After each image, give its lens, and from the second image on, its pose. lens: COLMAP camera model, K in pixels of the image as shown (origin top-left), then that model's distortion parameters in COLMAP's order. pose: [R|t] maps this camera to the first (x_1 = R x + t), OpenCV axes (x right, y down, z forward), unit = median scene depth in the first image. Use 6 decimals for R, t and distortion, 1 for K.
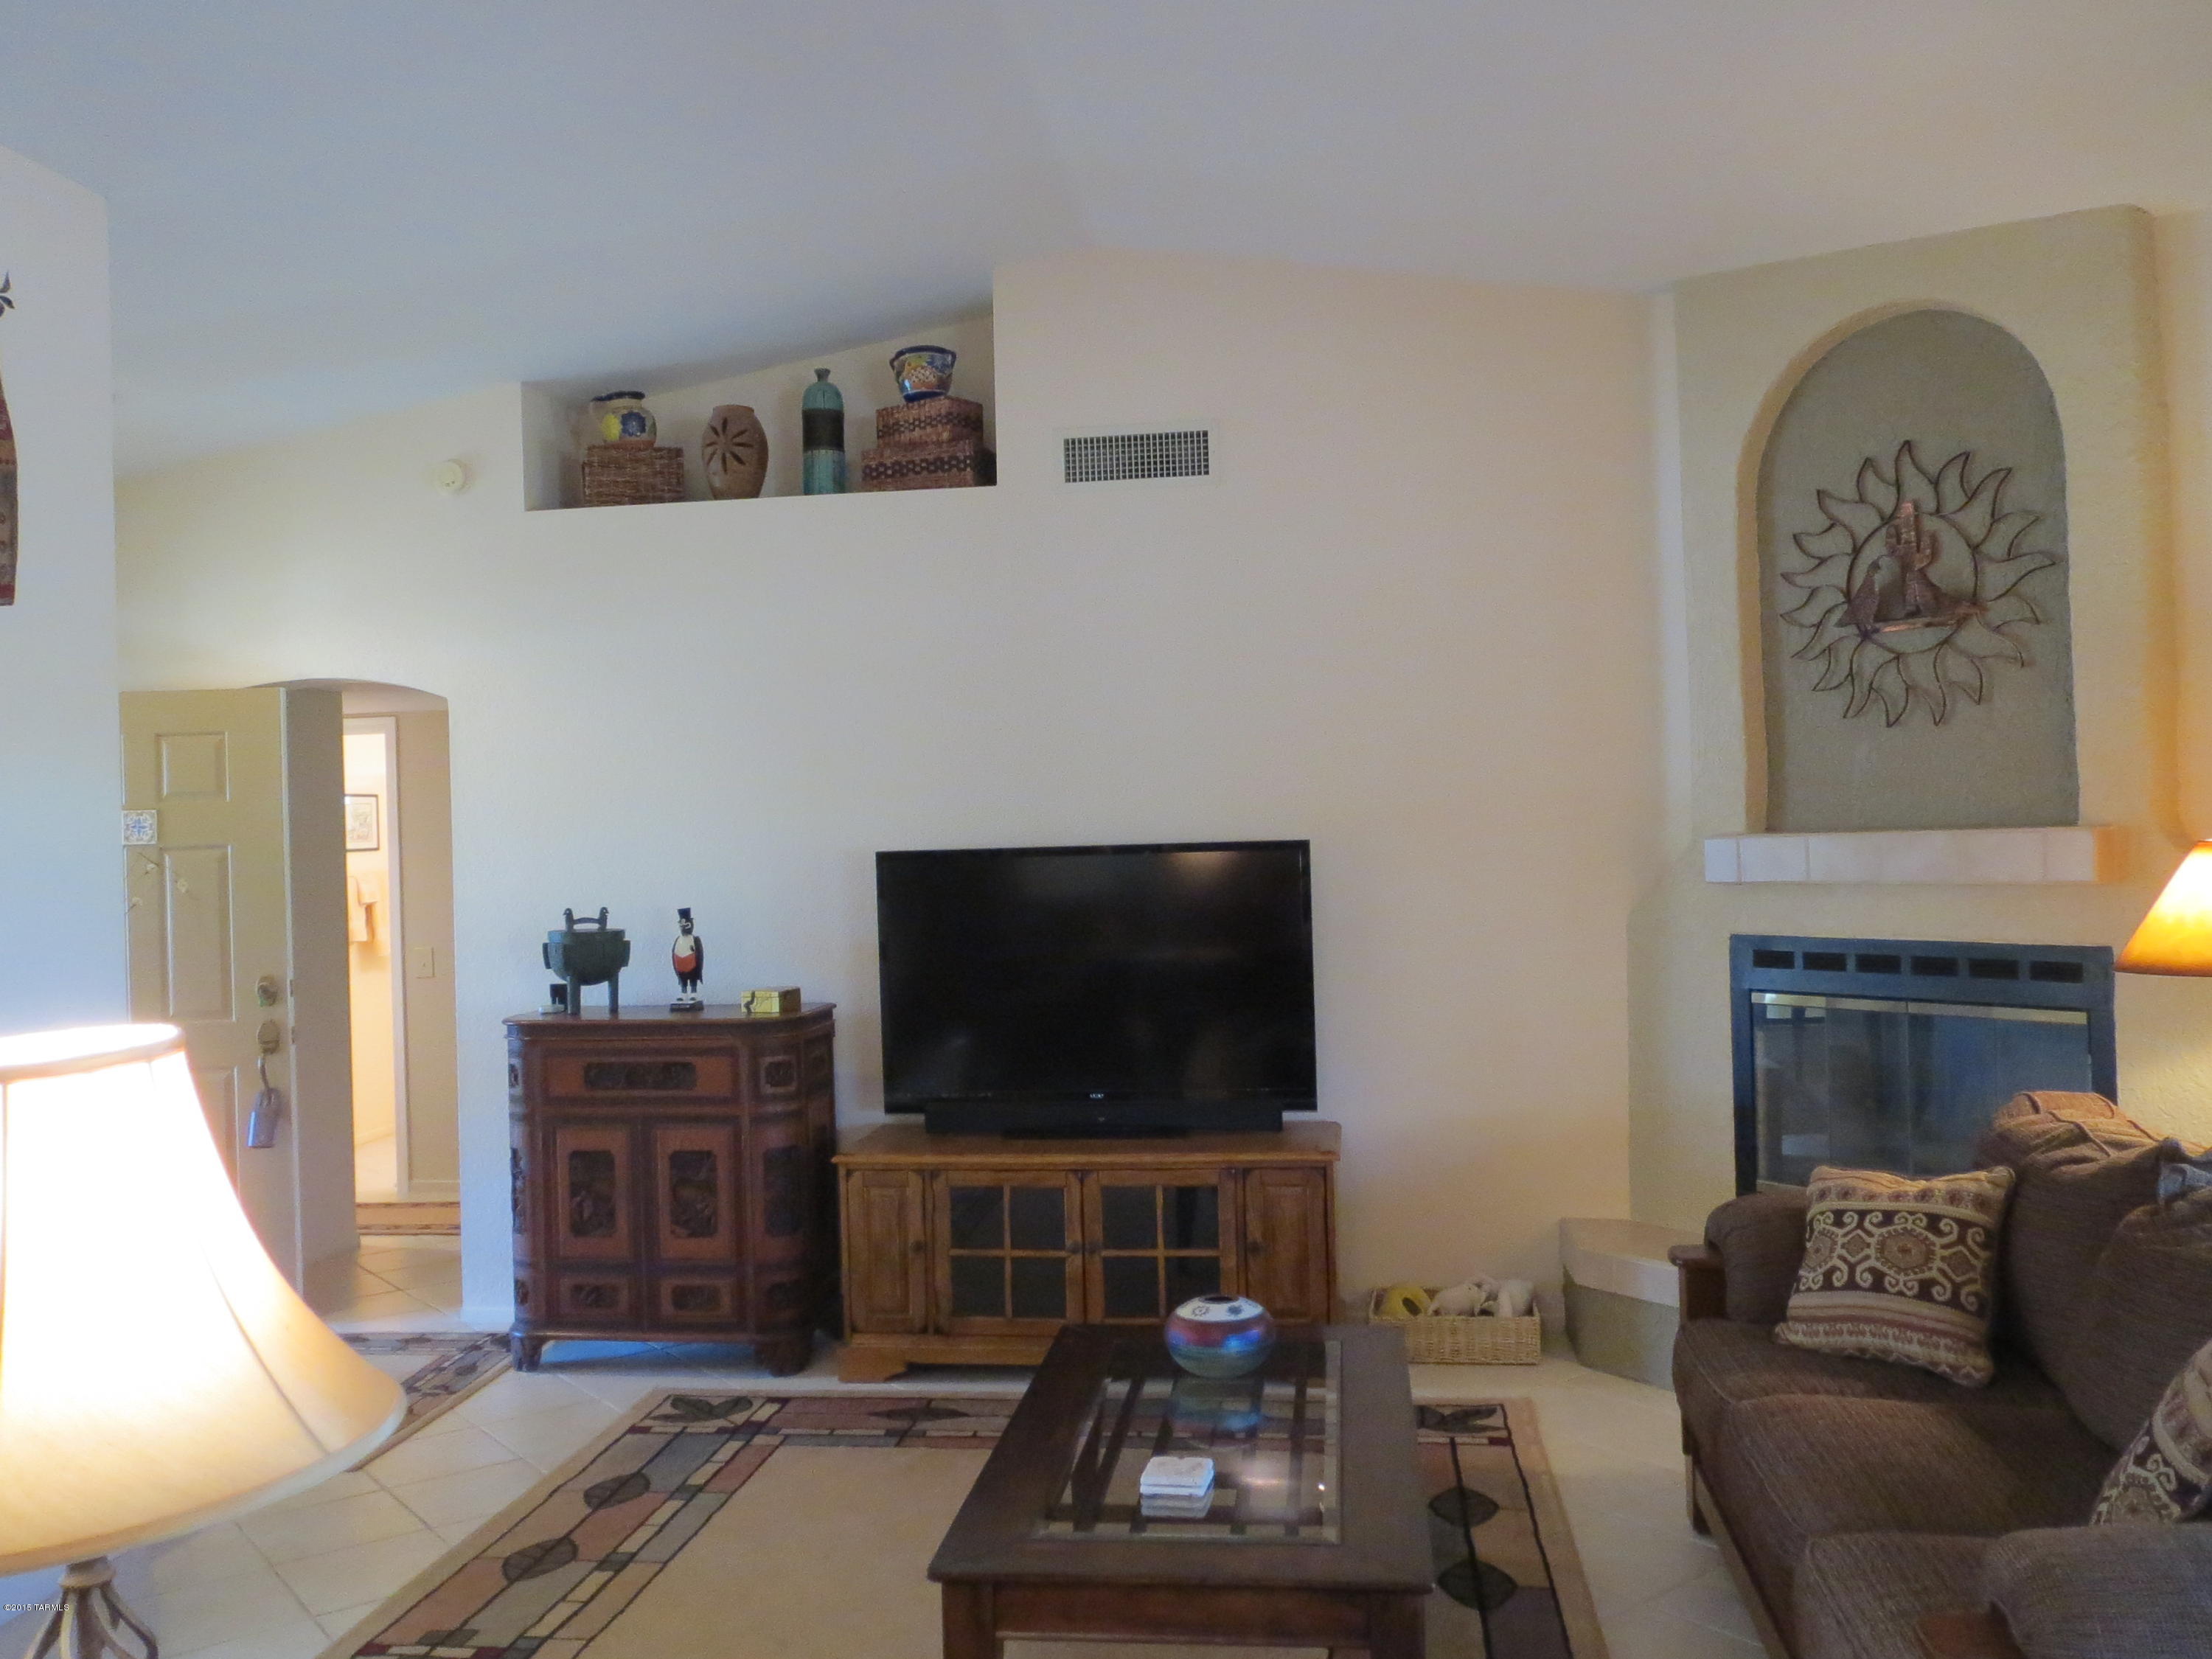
lens RADIAL K [[1838.9, 0, 1106.6], [0, 1838.9, 828.6], [0, 0, 1]] dist [-0.030543, 0.010079]
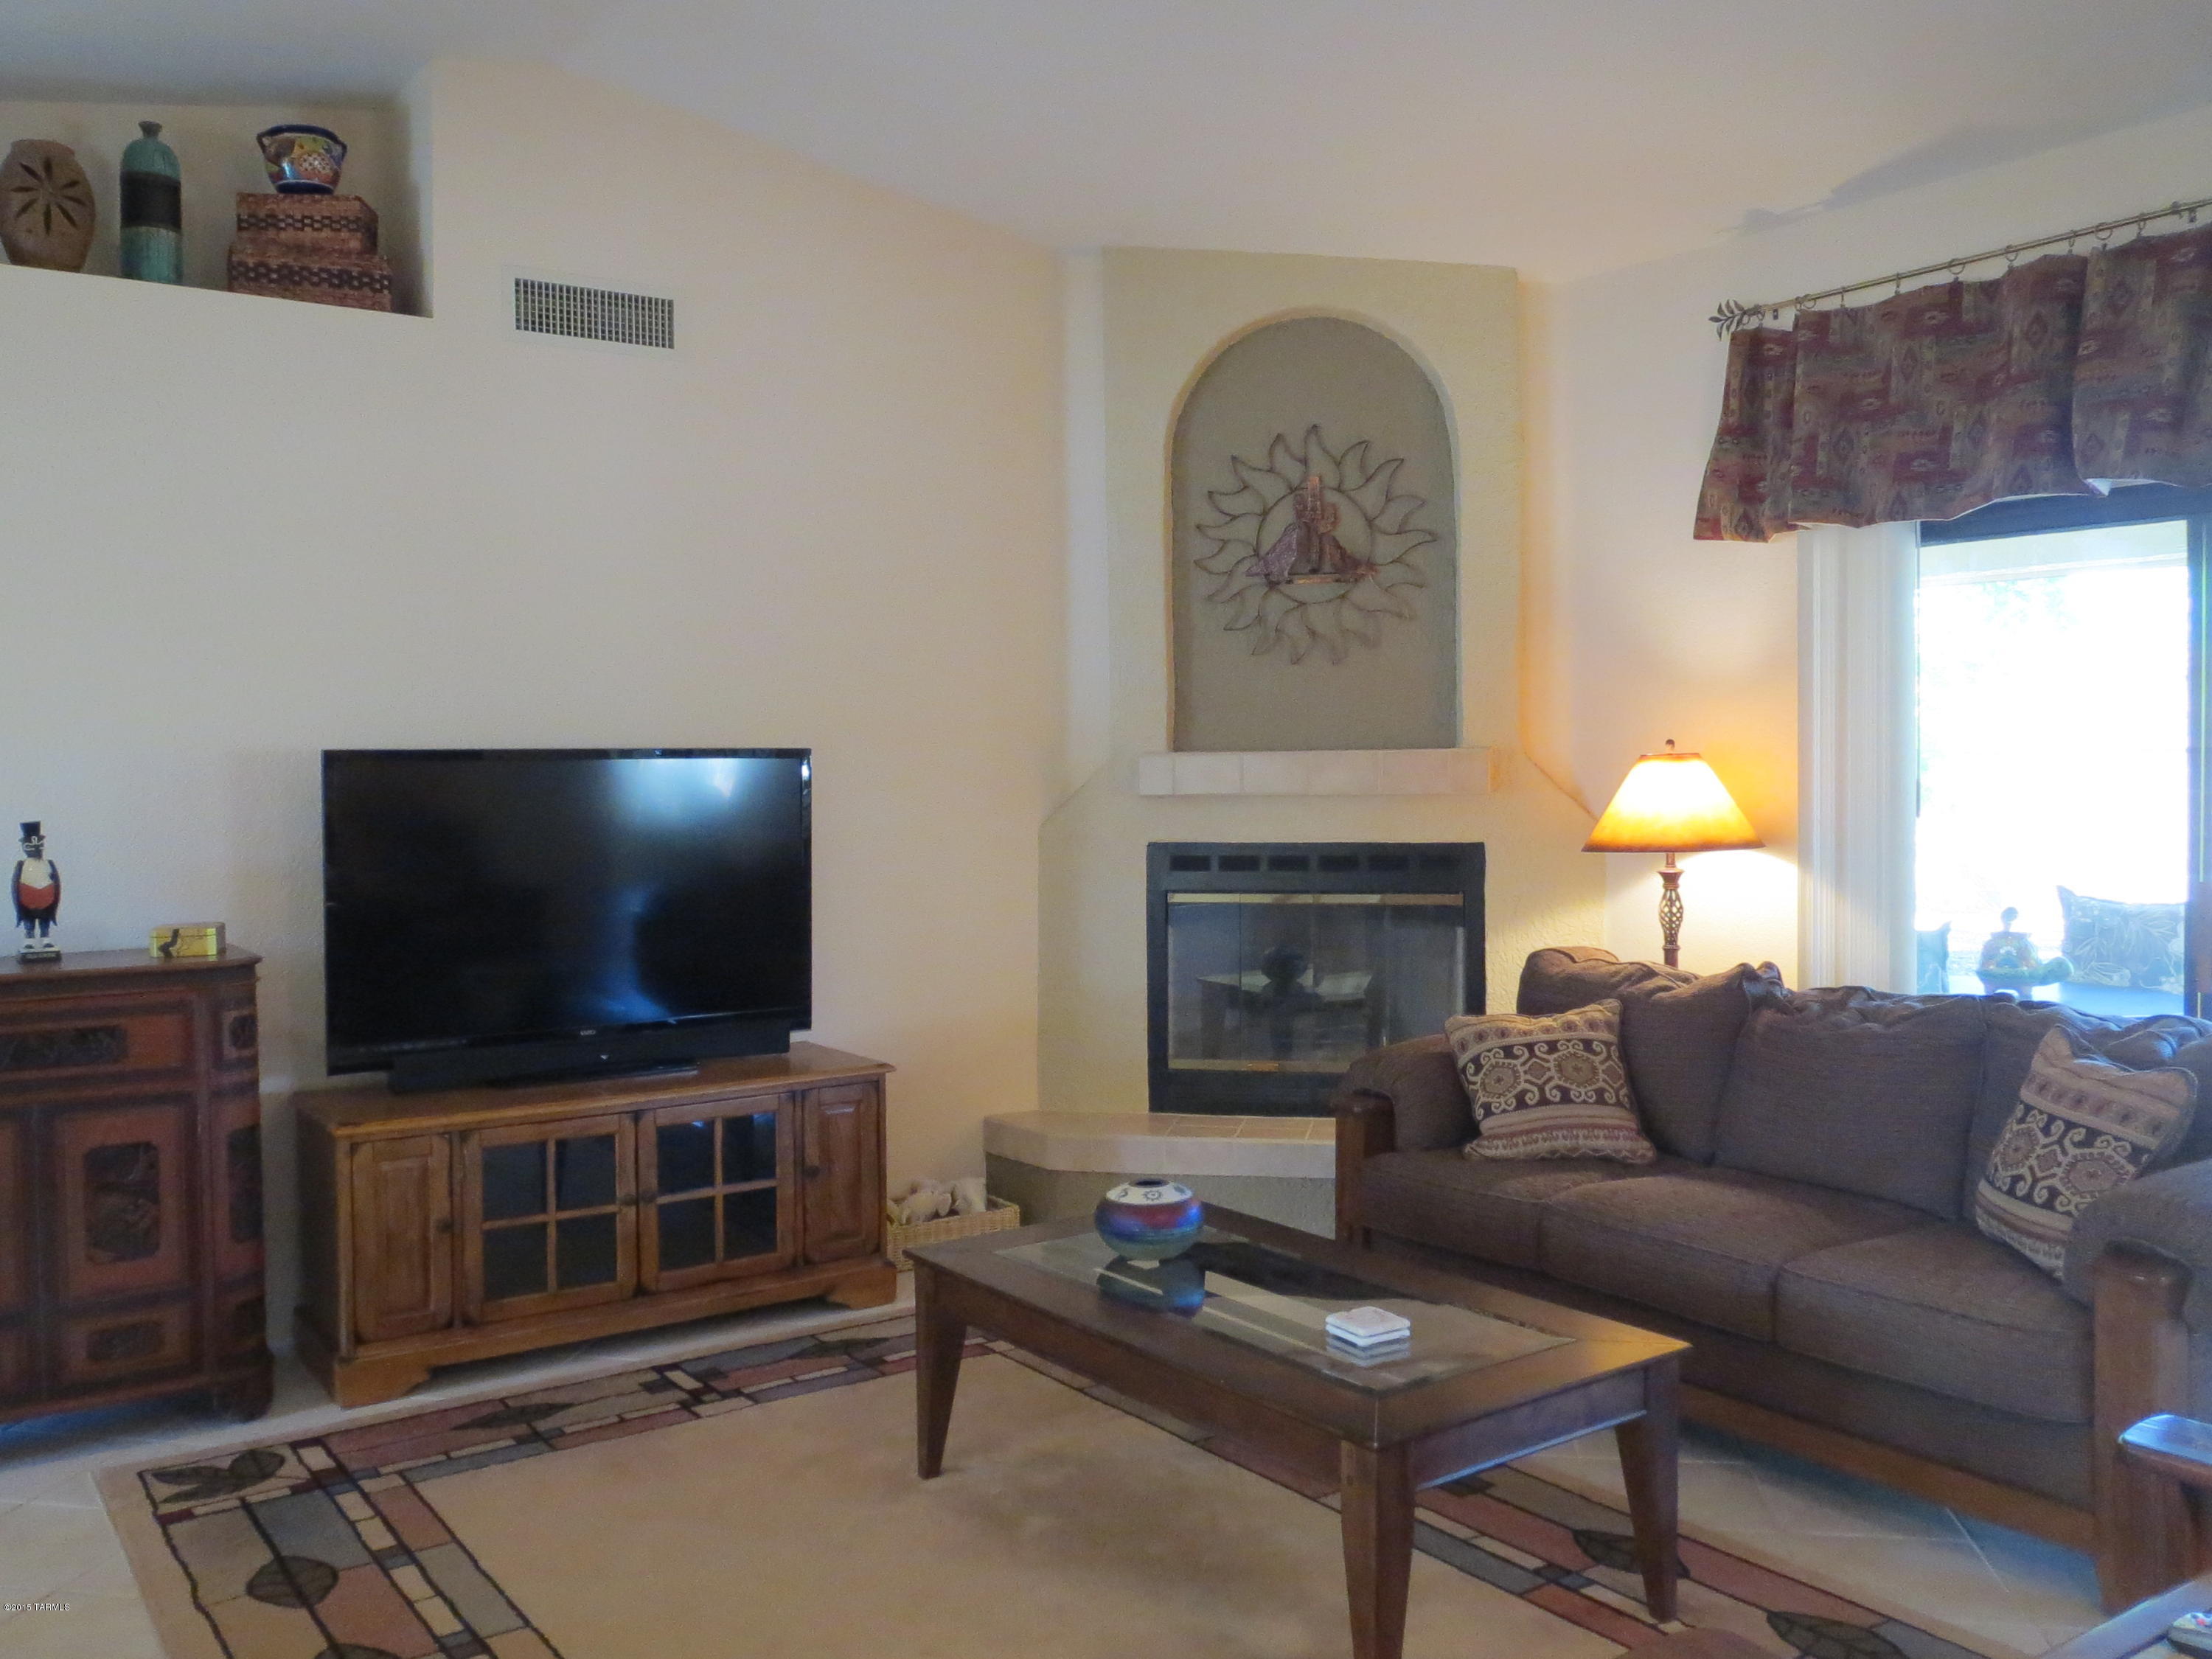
lens RADIAL K [[1838.9, 0, 1105.7], [0, 1838.9, 823.7], [0, 0, 1]] dist [-0.030543, 0.010079]
pose [[0.730801, 0.000373, 0.682591, -0.451088], [-0.012439, 0.999841, 0.012771, 0.032482], [-0.682477, -0.017823, 0.730689, 0.198164]]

### DIRECTIONS
Reproduce every line of the material above word for word, omitting the pictures.

### RESPONSE TO THIS EXERCISE
After each image, give its lens, and from the second image on, its pose. lens: COLMAP camera model, K in pixels of the image as shown (origin top-left), then that model's distortion parameters in COLMAP's order. pose: [R|t] maps this camera to the first (x_1 = R x + t), OpenCV axes (x right, y down, z forward), unit = median scene depth in the first image. Use 6 decimals for R, t and distortion, 1 for K.
lens RADIAL K [[1838.9, 0, 1106.6], [0, 1838.9, 828.6], [0, 0, 1]] dist [-0.030543, 0.010079]
lens RADIAL K [[1838.9, 0, 1105.7], [0, 1838.9, 823.7], [0, 0, 1]] dist [-0.030543, 0.010079]
pose [[0.730801, 0.000373, 0.682591, -0.451088], [-0.012439, 0.999841, 0.012771, 0.032482], [-0.682477, -0.017823, 0.730689, 0.198164]]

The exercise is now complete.